Late Early Vote Shifts House Race Perceptions
The chronology of the election returns had it backwards.
Early election results showed incumbent state representatives Wes Whitead, Roger Wendt and Elesha Gayman losing their seats as the returns rolled in. A buzz of panic rippled through an Iowa City victory party: "Did we lose the House? Did we lose the House?"
But the three incumbents had won re-election (assuming Whitead hold his six vote lead) before the polls even opened. When the absentee results were added in, their early vote totals overcame the Election Day leads of Republican challengers. It was like watching the second half of a ball game before seeing the score of the first half, making an early lead look like a come-from-behind win.
"We won on election night, and we lost when they opened the mailbox," House Republican Leader Christopher Rants told the Des Moines Register. "Election Day is no longer 24 hours, it's 24 days." 40 days, to be exact, as state law allowed any Iowa to vote early beginning Sept. 25.
Democrats carried a 92,000 voter lead into Election Day out of the record 533,000 absentee and early ballots.

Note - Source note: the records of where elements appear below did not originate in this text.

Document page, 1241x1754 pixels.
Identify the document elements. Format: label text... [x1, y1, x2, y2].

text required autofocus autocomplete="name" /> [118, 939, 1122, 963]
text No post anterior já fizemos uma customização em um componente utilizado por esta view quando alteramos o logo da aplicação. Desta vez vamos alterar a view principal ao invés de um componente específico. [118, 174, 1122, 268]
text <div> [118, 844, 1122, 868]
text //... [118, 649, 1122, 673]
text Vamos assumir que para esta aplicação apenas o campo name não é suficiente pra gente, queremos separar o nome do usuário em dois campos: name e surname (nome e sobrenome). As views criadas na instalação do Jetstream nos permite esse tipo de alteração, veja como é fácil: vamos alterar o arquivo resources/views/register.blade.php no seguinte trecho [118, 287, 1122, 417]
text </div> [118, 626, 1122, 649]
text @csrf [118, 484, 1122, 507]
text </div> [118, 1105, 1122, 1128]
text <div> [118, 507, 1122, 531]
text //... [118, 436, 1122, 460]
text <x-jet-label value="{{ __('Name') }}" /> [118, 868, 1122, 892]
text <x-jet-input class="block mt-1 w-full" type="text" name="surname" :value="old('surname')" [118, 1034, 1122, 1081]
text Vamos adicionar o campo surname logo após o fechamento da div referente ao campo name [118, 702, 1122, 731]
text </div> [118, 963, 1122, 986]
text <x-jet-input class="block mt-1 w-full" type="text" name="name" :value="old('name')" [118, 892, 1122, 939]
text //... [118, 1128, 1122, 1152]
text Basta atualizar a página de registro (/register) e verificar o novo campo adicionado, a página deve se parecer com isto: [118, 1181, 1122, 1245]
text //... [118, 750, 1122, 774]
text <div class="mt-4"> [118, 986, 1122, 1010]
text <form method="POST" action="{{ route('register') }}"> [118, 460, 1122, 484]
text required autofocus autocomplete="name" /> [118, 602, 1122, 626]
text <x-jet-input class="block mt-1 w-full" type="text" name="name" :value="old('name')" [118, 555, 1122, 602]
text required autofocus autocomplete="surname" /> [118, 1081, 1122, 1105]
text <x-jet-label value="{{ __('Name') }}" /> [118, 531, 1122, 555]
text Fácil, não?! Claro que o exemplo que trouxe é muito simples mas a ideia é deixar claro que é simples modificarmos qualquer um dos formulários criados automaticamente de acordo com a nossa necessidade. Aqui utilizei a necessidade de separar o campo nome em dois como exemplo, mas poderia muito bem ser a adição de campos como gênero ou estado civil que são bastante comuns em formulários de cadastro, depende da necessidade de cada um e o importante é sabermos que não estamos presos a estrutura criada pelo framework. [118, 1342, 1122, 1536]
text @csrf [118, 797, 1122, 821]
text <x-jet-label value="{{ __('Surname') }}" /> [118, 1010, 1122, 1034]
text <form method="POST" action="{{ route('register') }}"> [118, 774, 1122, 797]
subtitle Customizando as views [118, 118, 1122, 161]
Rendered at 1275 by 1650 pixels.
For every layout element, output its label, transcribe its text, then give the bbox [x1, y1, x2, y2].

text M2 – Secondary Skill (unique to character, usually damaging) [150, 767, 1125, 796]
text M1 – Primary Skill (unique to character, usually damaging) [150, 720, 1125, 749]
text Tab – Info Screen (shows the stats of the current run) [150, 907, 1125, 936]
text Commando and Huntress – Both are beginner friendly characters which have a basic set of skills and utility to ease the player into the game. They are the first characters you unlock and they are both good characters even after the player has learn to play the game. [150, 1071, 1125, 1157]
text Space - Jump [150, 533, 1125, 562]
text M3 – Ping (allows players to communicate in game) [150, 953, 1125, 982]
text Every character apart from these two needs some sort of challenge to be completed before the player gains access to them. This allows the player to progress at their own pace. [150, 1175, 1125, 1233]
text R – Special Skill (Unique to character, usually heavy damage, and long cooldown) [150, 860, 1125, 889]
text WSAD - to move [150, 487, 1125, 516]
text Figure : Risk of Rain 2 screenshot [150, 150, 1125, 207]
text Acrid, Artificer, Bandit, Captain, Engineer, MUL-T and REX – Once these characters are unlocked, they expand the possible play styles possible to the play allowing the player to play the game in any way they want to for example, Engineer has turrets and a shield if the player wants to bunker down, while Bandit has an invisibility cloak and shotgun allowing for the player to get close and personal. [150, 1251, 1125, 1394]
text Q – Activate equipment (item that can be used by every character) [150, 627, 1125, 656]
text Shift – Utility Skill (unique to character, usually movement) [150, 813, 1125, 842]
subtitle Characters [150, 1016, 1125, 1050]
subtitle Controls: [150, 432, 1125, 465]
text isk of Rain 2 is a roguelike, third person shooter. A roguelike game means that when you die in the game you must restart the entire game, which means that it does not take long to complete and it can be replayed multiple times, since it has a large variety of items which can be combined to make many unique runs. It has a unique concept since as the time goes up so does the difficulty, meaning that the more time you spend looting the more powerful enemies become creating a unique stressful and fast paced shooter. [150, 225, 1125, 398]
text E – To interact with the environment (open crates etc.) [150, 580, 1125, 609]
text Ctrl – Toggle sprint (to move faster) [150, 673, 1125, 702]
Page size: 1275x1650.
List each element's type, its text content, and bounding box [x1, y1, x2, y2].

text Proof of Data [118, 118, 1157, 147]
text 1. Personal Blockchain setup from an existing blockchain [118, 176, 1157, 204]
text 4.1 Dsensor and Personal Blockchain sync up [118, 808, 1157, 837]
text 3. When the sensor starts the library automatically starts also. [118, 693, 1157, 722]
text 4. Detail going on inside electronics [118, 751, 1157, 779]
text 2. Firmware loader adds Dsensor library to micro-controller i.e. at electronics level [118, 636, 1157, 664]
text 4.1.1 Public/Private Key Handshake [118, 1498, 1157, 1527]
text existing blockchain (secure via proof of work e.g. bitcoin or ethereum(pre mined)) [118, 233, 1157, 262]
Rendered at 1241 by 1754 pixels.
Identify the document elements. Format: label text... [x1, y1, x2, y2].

In places where absentees were reported first, rather than last, Democrats jumped out to a big lead fast and saw the margin narrow.
The early vote margin was less than Barack Obama's 160,000 vote margin in Iowa. But fast reporting of early ballots in big Democratic counties, including Johnson County's 23,000 vote absentee lead for Obama, may have contributed to the network's fast call of the state, almost as soon as polls closed at 9 p.m.